Оба варианта стопроцентны.
Официантка приняла заказ и, надеюсь, облезла от непонимания того, как такой явно обеспеченный красавчик, как Колесников, смог клюнуть на такую мышь в толстовке, как я.
— Алёнушка, — обратился ко мне Вадим. Его голос был полон веселья и даже какого-то детского восторга, будто его наконец-то привели в луна-парк, о котором он давно мечтал.
— Что? — я повернулась к нему и заглянула в темные озорные глаза.
Всё-таки, это стоит признать — улыбается глазами он просто обезоруживающе. Передо мной будто сидит милый плюшевый медвежонок, а не беспощадный и циничный разбиватель девичьих сердец. Сколько их? Сотни? Он же буквально ежедневно пляшет по их осколкам и даже не замечает этого. Только по взглядам, что бросают на него некоторые девчонки, можно понять, что им до сих пор больно, хоть внешне они и видятся равнодушными.
— Всё хотел спросить, как тебе удалось так долго от меня прятаться?
— Это несложно, Колесников, учитывая, что ты замечаешь только красоток.
— А ты разве не красотка?
— Не смеши, — фыркнула я и откинулась на спинку стула, скрестив руки на груди.
— Не закрывайся, — глянул на мои руки. — Но тебе не убежать от факта — ты красотка. Уверен, там под толстовкой зачётная фигурка.
— Нет. Да и о том, что под моей толстовкой, ты вряд ли когда-либо узнаешь.
— Понял, — кивнул он коротко. — Не хочешь рассказывать о себе, тогда поговорим о том, какой я офигенный. Моя любимая тема, кстати. Я в ней шарю лучше всех.
— Боже… — я шумно вздохнула и откинула голову назад, глянув на потолок. Снова опустила взгляд на парня, который продолжал широко улыбаться, глядя на меня. — Надеюсь, в твоём заказе были бананы или хотя бы компот? Хочу заткнуть себе чем-нибудь уши.

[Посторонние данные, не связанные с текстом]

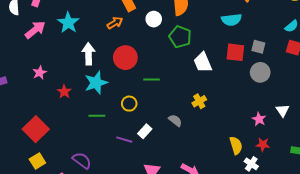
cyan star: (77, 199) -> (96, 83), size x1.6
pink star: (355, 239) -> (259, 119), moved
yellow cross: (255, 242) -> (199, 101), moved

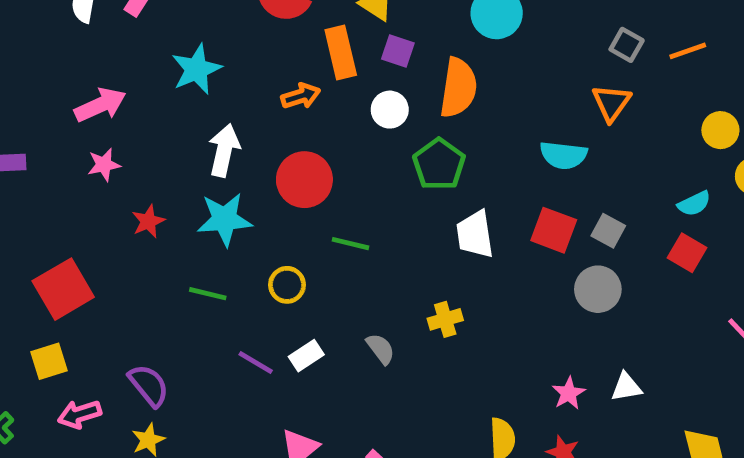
pink arrow: (35, 30) -> (100, 105), moved
white triangle: (283, 110) -> (626, 387), turned 40

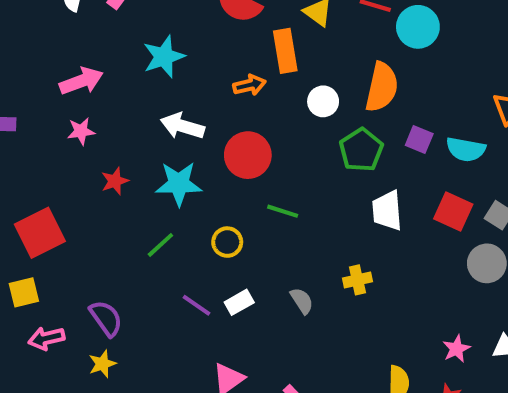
purple square: (398, 51) -> (419, 140), moved
white arrow: (224, 150) -> (182, 126), turned -90
green line: (208, 294) -> (160, 245), turned -60

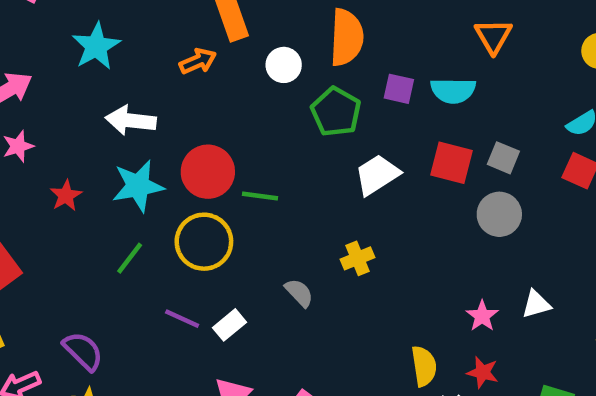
red circle: (248, 155) -> (208, 172), moved
white trapezoid: (387, 211) -> (377, 175), turned 72
yellow circle: (227, 242) -> (204, 242), size x1.6
white rectangle: (239, 302) -> (229, 325), moved

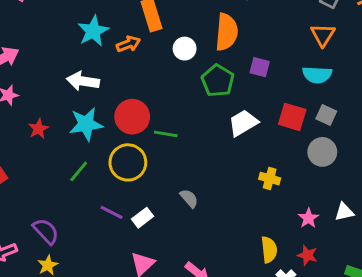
cyan star: (96, 46) -> (93, 31), moved
cyan semicircle: (453, 91) -> (317, 75), moved
yellow cross: (358, 258) -> (270, 179), moved, turned 36

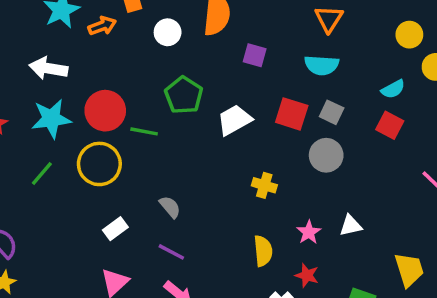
green pentagon: (218, 81) -> (184, 95), moved
purple line: (112, 212) -> (171, 252), moved
yellow semicircle: (269, 250) -> (263, 251), moved

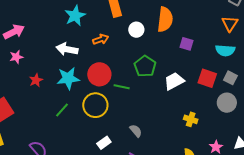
orange arrow: (102, 26) -> (101, 39), moved

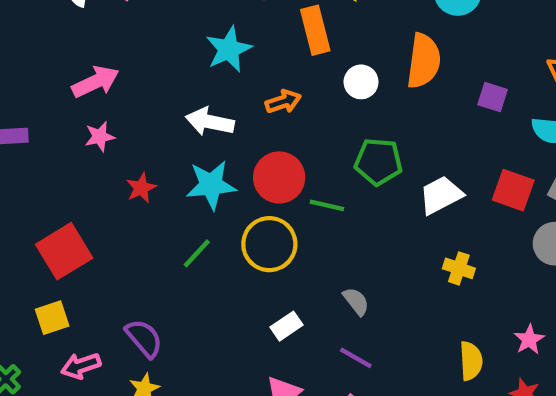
purple square: (187, 44) -> (493, 97), moved
green pentagon: (145, 66) -> (378, 162), turned -30
yellow cross: (191, 119) -> (459, 268), moved

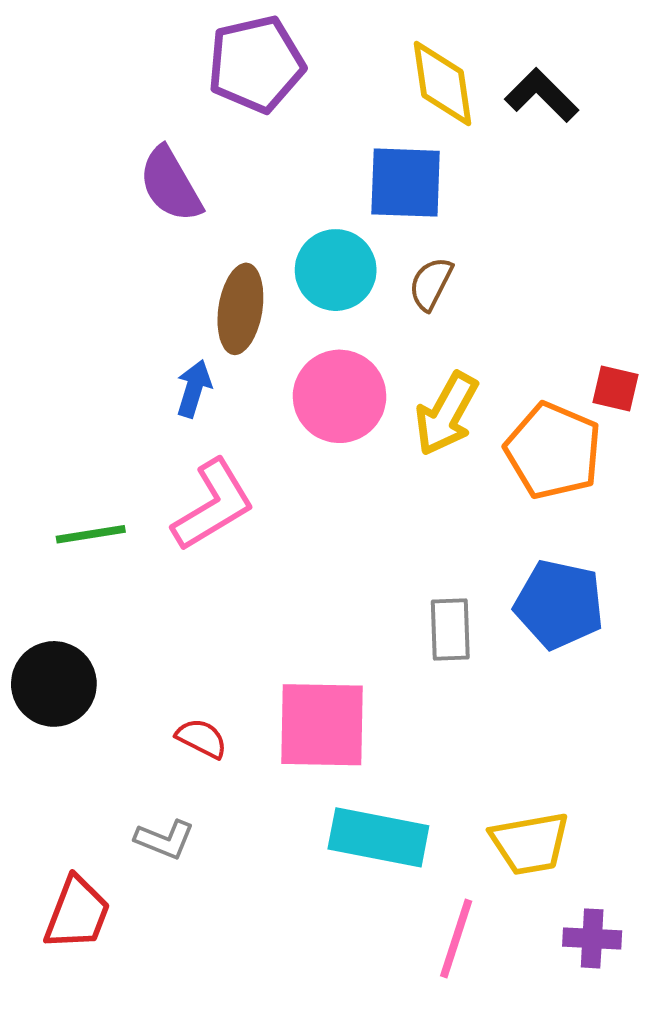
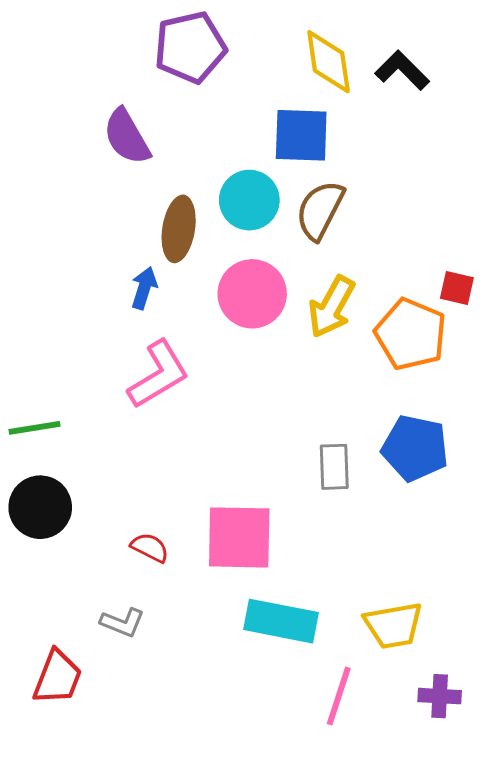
brown semicircle: (431, 284) -> (320, 210), size x1.5
green line: (91, 534) -> (34, 428), moved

Нам принесли заказ: два стейка, две пасты с морепродуктами и два салата, политых каким-то густым соусом. И целый чайник с горячим чаем на травах специально для нас.
— Приятного аппетита, — бросила дежурно официантка и ушла, оставив нас одних.
— Налетай, — Колесников с предвкушением потёр руки и начал со стейка. Ел он очень аппетитно. Причмокивал, постанывал и даже успевал подплясывать между делом какой-то песни из открытой только в его голове вкладке. — Кушай-кушай. Сытая женщина — добрая женщина.
Я коротко усмехнулась.
— Я сейчас поем, а потом ты скажешь «добрая женщина, дайте, пожалуйста»?
— Что «дайте»? — не понял Колесников.
— Потрахаться, — цокнула я. Данное слово было немного неловко говорить в относительно людном месте, но оно очень напрашивалось.